---------- INPUT RECORDS
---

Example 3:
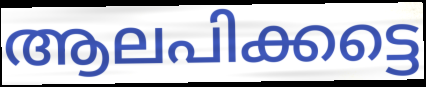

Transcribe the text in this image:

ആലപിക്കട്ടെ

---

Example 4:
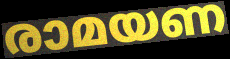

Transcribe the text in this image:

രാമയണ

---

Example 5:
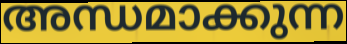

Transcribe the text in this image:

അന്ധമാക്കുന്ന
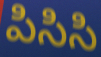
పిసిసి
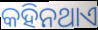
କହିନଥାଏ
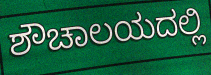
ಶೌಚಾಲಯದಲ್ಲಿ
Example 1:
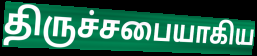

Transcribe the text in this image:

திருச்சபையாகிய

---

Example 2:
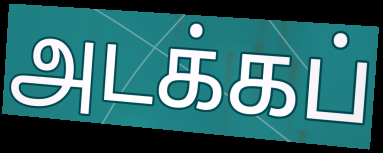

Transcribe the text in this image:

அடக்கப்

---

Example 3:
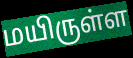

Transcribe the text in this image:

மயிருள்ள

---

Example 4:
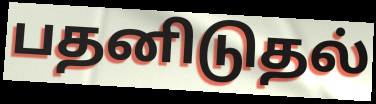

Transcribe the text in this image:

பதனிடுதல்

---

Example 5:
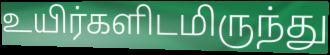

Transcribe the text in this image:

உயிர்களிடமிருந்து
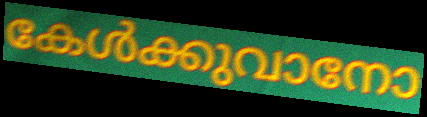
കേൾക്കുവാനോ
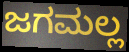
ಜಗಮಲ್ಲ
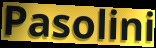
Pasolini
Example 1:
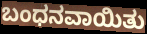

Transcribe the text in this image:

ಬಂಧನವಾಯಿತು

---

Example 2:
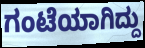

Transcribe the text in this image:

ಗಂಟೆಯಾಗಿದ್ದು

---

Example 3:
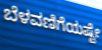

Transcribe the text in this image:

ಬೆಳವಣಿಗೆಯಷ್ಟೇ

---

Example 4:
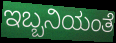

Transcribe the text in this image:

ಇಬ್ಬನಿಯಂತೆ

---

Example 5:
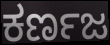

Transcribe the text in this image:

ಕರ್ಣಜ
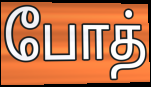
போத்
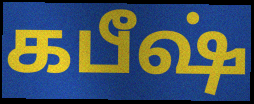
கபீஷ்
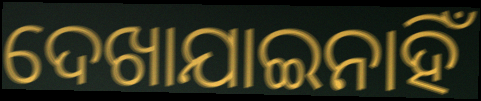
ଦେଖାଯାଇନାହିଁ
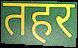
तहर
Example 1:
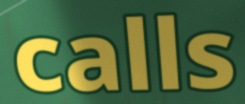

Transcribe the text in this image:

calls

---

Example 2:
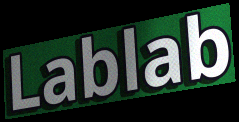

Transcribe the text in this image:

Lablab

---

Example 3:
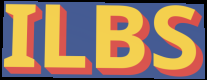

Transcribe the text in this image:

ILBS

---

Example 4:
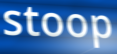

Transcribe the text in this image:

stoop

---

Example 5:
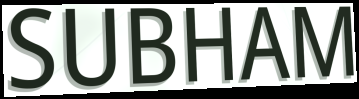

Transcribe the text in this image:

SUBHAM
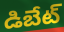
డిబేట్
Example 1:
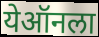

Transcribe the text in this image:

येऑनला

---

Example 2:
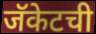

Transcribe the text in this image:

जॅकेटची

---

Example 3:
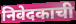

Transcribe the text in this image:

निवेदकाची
--------------------
§ AIM OF THE TASK
Repeat the records in full, exactly as they appear, but with the pictures removed.

§ ANSWER SECTION
---

Example 3:

Transcribe the text in this image:

ആലപിക്കട്ടെ

---

Example 4:

Transcribe the text in this image:

രാമയണ

---

Example 5:

Transcribe the text in this image:

അന്ധമാക്കുന്ന
పిసిసి
କହିନଥାଏ
ಶೌಚಾಲಯದಲ್ಲಿ
Example 1:

Transcribe the text in this image:

திருச்சபையாகிய

---

Example 2:

Transcribe the text in this image:

அடக்கப்

---

Example 3:

Transcribe the text in this image:

மயிருள்ள

---

Example 4:

Transcribe the text in this image:

பதனிடுதல்

---

Example 5:

Transcribe the text in this image:

உயிர்களிடமிருந்து
കേൾക്കുവാനോ
ಜಗಮಲ್ಲ
Pasolini
Example 1:

Transcribe the text in this image:

ಬಂಧನವಾಯಿತು

---

Example 2:

Transcribe the text in this image:

ಗಂಟೆಯಾಗಿದ್ದು

---

Example 3:

Transcribe the text in this image:

ಬೆಳವಣಿಗೆಯಷ್ಟೇ

---

Example 4:

Transcribe the text in this image:

ಇಬ್ಬನಿಯಂತೆ

---

Example 5:

Transcribe the text in this image:

ಕರ್ಣಜ
போத்
கபீஷ்
ଦେଖାଯାଇନାହିଁ
तहर
Example 1:

Transcribe the text in this image:

calls

---

Example 2:

Transcribe the text in this image:

Lablab

---

Example 3:

Transcribe the text in this image:

ILBS

---

Example 4:

Transcribe the text in this image:

stoop

---

Example 5:

Transcribe the text in this image:

SUBHAM
డిబేట్
Example 1:

Transcribe the text in this image:

येऑनला

---

Example 2:

Transcribe the text in this image:

जॅकेटची

---

Example 3:

Transcribe the text in this image:

निवेदकाची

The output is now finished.